I'm always very touched by the enthusiasm he brings to this project, and thrilled by the wonderful response that he's had.
Where Should Dance Go ?
Posted 05 June 2014 - 07:39 AM
My next entry in enchanting not-ballet.
Thai Khon dance — a court style dramatizing episodes from the Thai version of the Ramayana — is pretty darn enchanting. But Thai choreographer Pichet Klunchun’s stripped-down version of Khon can be as beguiling as the original, if not more so. (And let me stress the “can”; some of Klunchun’s stuff is pointedly unlovely and disruptive. He reminds me of William Forsythe in any number of ways.)
First, some samples of full-dress Khon.
This is a performance of a famous solo, “Chui Chai Phram.” The webpage where the video has been posted will give you a synopsis of the story. (Apparently this solo was originally performed by a male dancer; eventually it became the province of female dancers, but here it is once again performed by a man.)
Here’s a little primer on “Chui Chai” solos generally, taken from a journal article by Paritta Chalermpow Koanantakool (On line here: Life History of Chui Chai Phram: How a Siamese Dance is Remembered or Forgotten. In: Aséanie 12, 2003. pp. 105-122.)
Chui Chai Phram is one among many Chui Chai dances in Thai dramatic and dance repertoire. In general the word chui chai is an adverb following the word doen (to walk), meaning a style of strolling, or gait, that celebrates the grace and attractiveness of the walker — a narcissistic type of expression, so to speak.
Chui Chai dances in these stories elaborate episodes of transfiguration, the transformation of one person to assume the appearance of another. In these stories, certain characters who are embodiments of divine or magical power, or assisted by divine intervention, or given a body mask, transform themselves into other characters, usually more beautiful and more attractive than before. After the transformation, the character performs a Chui Chai dance to mark the successful disguise and celebrate the new, more adorned self.
The purpose of the transfiguration is often to deceive enemies, or to lure, attract, or persuade others to change their earlier intention.
Here’s some more on Chui Chai from Pichet Klunchun’s website.
Now, here’s some Klunchun:
A solo from Pichet Klunchun and Myself by Jerome Bel, presented at Dance Theater Workshop in 2007. Note that it’s performed in silence.
An all-too-short clip of Klunchun dancing a duet with a member of his company. She wears a Khon costume, he doesn’t. I saw them do this a few years ago as part of the Lincoln Center Festival.

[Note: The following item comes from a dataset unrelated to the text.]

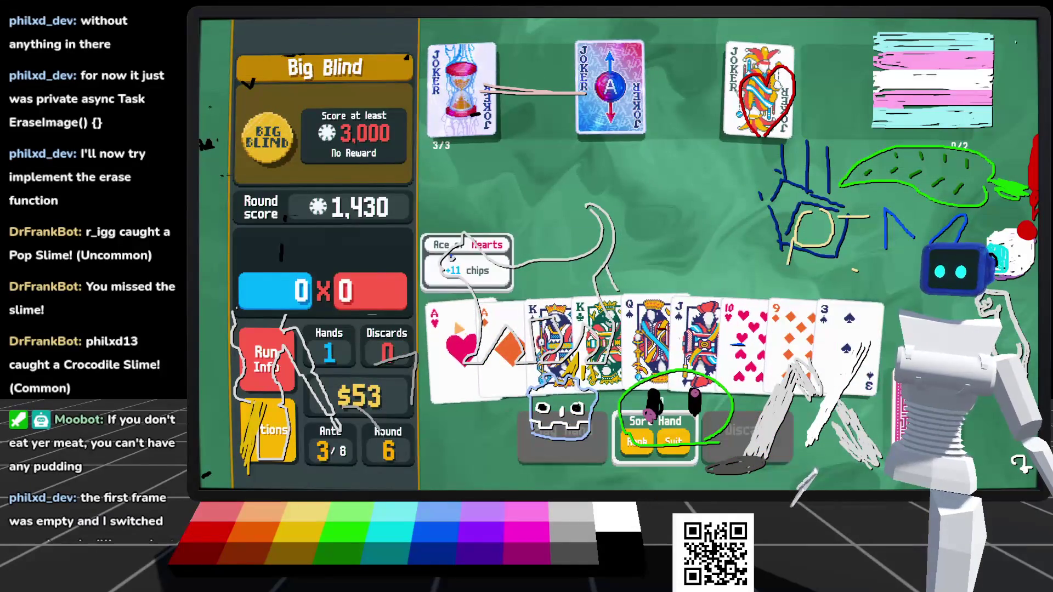
click(551, 334)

It was stunning.
Klunchun dancing a site-specific solo on Middelgrundsfortet, a sea-fortress that protects Copenhagen harbor. As you may have figured out by now, Klunchun makes an art of super slo-mo. Check out this clip of a company rehearsal: if we can trust Google Translate, this is something they do when it’s really, really hot.

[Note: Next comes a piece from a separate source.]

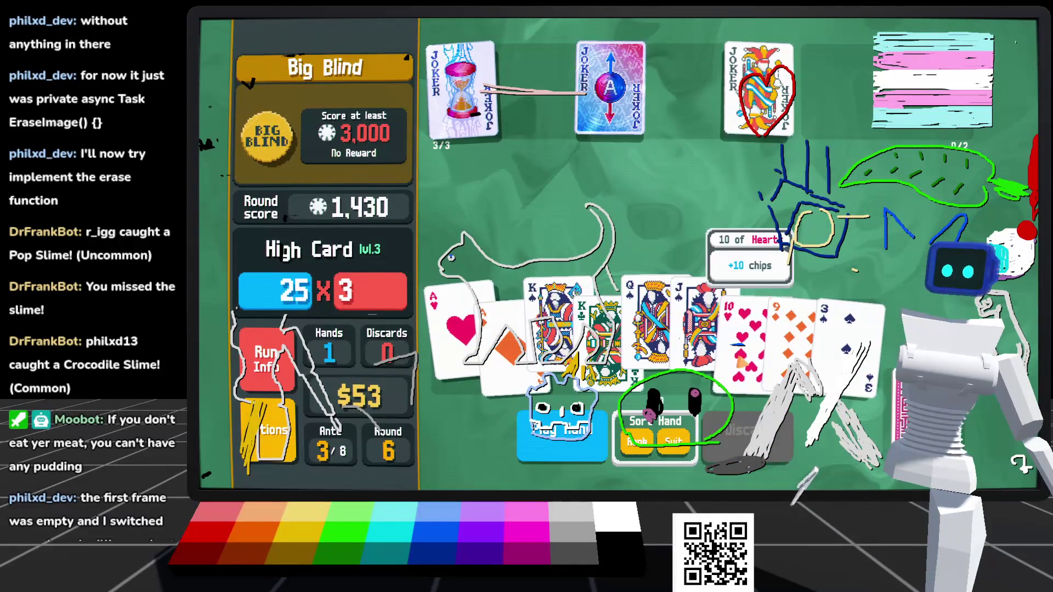
click(540, 456)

An extract from a group work that looks to be a re-imagining of a battle scene from the Ramayana.
Finally, some of the unlovely stuff. I’m guessing you had to be there. Clearly the man has powerful feelings about contemporary Thai culture. Here's lovely and unlovely bundled together in Ganesh, which I gather is a three-part work spread out over three separate venues. K-Pop shows up at the end ...
Posted 08 June 2014 - 04:01 AM
"St Denis was one of the foundational generation of American modern dance, but her work generally used dance material from other cultures (both actual and speculative) to create works that were often described as "exotic." Some of her choreography was more abstract (less narrative or figurative), especially the work she did in music visualization, but her most influential choreography was primarily narrative and character-based, creating a simulacrum of ethnic dances. In a way, her work created the same kind of fascination with "the other" in the US that Diaghilev's ensemble had in Europe.
Although she had some training in ballet, any actual resemblance was more coincidental than intentional.
(She and her husband Ted Shawn choreographed the dance sequences in Cecil deMille's Intolerance, and performed in the big temple scene)
Suzanne Shelton's biography "Divine Dancer" is a very readable work."